About this exercise »
Make an exact transcription of the data below.

Task inputs »
--------
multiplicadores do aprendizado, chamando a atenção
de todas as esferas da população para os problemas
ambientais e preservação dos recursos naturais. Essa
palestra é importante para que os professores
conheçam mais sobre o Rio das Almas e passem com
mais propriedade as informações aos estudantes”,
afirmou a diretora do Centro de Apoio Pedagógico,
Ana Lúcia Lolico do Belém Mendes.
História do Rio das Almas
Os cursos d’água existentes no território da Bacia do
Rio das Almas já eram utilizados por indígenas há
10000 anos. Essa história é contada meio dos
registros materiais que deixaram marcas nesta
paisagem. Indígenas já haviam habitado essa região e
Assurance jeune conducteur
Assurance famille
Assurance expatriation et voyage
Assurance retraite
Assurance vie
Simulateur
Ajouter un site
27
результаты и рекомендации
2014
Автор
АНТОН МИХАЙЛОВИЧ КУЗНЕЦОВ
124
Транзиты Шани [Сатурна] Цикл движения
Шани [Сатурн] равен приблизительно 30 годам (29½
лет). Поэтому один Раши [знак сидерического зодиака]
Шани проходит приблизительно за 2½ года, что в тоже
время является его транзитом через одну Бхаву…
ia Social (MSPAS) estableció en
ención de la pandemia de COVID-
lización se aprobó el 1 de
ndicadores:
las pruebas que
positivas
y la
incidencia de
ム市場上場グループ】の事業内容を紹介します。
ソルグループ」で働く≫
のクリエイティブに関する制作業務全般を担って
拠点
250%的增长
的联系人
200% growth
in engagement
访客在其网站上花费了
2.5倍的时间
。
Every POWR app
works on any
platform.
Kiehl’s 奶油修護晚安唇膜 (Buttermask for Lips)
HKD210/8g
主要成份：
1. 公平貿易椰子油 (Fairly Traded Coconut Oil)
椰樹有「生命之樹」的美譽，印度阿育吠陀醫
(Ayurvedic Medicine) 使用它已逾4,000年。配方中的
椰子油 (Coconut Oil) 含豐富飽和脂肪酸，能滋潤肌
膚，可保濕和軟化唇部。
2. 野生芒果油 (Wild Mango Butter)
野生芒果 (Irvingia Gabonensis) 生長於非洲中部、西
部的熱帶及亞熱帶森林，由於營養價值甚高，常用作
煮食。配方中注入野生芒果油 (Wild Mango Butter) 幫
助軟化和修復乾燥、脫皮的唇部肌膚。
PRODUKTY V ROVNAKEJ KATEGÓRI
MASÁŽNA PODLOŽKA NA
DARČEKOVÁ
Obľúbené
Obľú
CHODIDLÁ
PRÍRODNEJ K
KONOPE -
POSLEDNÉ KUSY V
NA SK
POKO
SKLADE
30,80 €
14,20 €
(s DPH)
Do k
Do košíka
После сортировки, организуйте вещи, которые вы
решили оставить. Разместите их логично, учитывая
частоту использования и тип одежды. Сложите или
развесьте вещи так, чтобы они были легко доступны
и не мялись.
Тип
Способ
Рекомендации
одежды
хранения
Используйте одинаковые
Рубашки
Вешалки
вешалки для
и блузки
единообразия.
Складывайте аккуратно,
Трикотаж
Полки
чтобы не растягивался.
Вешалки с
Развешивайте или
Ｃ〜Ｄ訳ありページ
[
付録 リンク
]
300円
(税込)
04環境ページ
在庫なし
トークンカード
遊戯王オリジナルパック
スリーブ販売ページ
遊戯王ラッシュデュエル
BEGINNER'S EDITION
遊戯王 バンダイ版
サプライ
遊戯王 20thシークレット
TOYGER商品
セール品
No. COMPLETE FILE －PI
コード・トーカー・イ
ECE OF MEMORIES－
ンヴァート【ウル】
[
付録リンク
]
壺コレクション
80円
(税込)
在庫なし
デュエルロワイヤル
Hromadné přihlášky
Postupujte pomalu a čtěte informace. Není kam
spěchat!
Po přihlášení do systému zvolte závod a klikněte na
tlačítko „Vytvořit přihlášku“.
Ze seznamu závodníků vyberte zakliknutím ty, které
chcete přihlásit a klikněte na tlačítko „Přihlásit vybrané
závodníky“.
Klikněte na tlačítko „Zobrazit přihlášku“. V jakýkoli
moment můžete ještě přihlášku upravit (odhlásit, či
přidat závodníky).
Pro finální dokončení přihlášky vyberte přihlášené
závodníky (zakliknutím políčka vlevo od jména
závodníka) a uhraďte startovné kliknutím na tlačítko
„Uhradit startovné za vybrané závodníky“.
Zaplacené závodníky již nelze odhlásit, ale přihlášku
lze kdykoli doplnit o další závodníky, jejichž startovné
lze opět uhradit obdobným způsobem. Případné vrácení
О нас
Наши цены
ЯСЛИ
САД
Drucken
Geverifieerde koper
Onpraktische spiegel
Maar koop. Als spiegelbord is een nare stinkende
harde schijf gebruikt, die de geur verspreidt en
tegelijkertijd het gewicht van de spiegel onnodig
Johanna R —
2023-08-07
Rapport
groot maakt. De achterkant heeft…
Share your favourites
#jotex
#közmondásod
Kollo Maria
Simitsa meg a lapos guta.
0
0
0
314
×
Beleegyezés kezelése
--------
Solution below »
multiplicadores do aprendizado, chamando a atenção
de todas as esferas da população para os problemas
ambientais e preservação dos recursos naturais. Essa
palestra é importante para que os professores
conheçam mais sobre o Rio das Almas e passem com
mais propriedade as informações aos estudantes”,
afirmou a diretora do Centro de Apoio Pedagógico,
Ana Lúcia Lolico do Belém Mendes.
História do Rio das Almas
Os cursos d’água existentes no território da Bacia do
Rio das Almas já eram utilizados por indígenas há
10000 anos. Essa história é contada meio dos
registros materiais que deixaram marcas nesta
paisagem. Indígenas já haviam habitado essa região e
Assurance jeune conducteur
Assurance famille
Assurance expatriation et voyage
Assurance retraite
Assurance vie
Simulateur
Ajouter un site
27
результаты и рекомендации
2014
Автор
АНТОН МИХАЙЛОВИЧ КУЗНЕЦОВ
124
Транзиты Шани [Сатурна] Цикл движения
Шани [Сатурн] равен приблизительно 30 годам (29½
лет). Поэтому один Раши [знак сидерического зодиака]
Шани проходит приблизительно за 2½ года, что в тоже
время является его транзитом через одну Бхаву…
ia Social (MSPAS) estableció en
ención de la pandemia de COVID-
lización se aprobó el 1 de
ndicadores:
las pruebas que
positivas
y la
incidencia de
ム市場上場グループ】の事業内容を紹介します。
ソルグループ」で働く≫
のクリエイティブに関する制作業務全般を担って
拠点
250%的增长
的联系人
200% growth
in engagement
访客在其网站上花费了
2.5倍的时间
。
Every POWR app
works on any
platform.
Kiehl’s 奶油修護晚安唇膜 (Buttermask for Lips)
HKD210/8g
主要成份：
1. 公平貿易椰子油 (Fairly Traded Coconut Oil)
椰樹有「生命之樹」的美譽，印度阿育吠陀醫
(Ayurvedic Medicine) 使用它已逾4,000年。配方中的
椰子油 (Coconut Oil) 含豐富飽和脂肪酸，能滋潤肌
膚，可保濕和軟化唇部。
2. 野生芒果油 (Wild Mango Butter)
野生芒果 (Irvingia Gabonensis) 生長於非洲中部、西
部的熱帶及亞熱帶森林，由於營養價值甚高，常用作
煮食。配方中注入野生芒果油 (Wild Mango Butter) 幫
助軟化和修復乾燥、脫皮的唇部肌膚。
PRODUKTY V ROVNAKEJ KATEGÓRI
MASÁŽNA PODLOŽKA NA
DARČEKOVÁ
Obľúbené
Obľú
CHODIDLÁ
PRÍRODNEJ K
KONOPE -
POSLEDNÉ KUSY V
NA SK
POKO
SKLADE
30,80 €
14,20 €
(s DPH)
Do k
Do košíka
После сортировки, организуйте вещи, которые вы
решили оставить. Разместите их логично, учитывая
частоту использования и тип одежды. Сложите или
развесьте вещи так, чтобы они были легко доступны
и не мялись.
Тип
Способ
Рекомендации
одежды
хранения
Используйте одинаковые
Рубашки
Вешалки
вешалки для
и блузки
единообразия.
Складывайте аккуратно,
Трикотаж
Полки
чтобы не растягивался.
Вешалки с
Развешивайте или
Ｃ〜Ｄ訳ありページ
[
付録 リンク
]
300円
(税込)
04環境ページ
在庫なし
トークンカード
遊戯王オリジナルパック
スリーブ販売ページ
遊戯王ラッシュデュエル
BEGINNER'S EDITION
遊戯王 バンダイ版
サプライ
遊戯王 20thシークレット
TOYGER商品
セール品
No. COMPLETE FILE －PI
コード・トーカー・イ
ECE OF MEMORIES－
ンヴァート【ウル】
[
付録リンク
]
壺コレクション
80円
(税込)
在庫なし
デュエルロワイヤル
Hromadné přihlášky
Postupujte pomalu a čtěte informace. Není kam
spěchat!
Po přihlášení do systému zvolte závod a klikněte na
tlačítko „Vytvořit přihlášku“.
Ze seznamu závodníků vyberte zakliknutím ty, které
chcete přihlásit a klikněte na tlačítko „Přihlásit vybrané
závodníky“.
Klikněte na tlačítko „Zobrazit přihlášku“. V jakýkoli
moment můžete ještě přihlášku upravit (odhlásit, či
přidat závodníky).
Pro finální dokončení přihlášky vyberte přihlášené
závodníky (zakliknutím políčka vlevo od jména
závodníka) a uhraďte startovné kliknutím na tlačítko
„Uhradit startovné za vybrané závodníky“.
Zaplacené závodníky již nelze odhlásit, ale přihlášku
lze kdykoli doplnit o další závodníky, jejichž startovné
lze opět uhradit obdobným způsobem. Případné vrácení
О нас
Наши цены
ЯСЛИ
САД
Drucken
Geverifieerde koper
Onpraktische spiegel
Maar koop. Als spiegelbord is een nare stinkende
harde schijf gebruikt, die de geur verspreidt en
tegelijkertijd het gewicht van de spiegel onnodig
Johanna R —
2023-08-07
Rapport
groot maakt. De achterkant heeft…
Share your favourites
#jotex
#közmondásod
Kollo Maria
Simitsa meg a lapos guta.
0
0
0
314
×
Beleegyezés kezelése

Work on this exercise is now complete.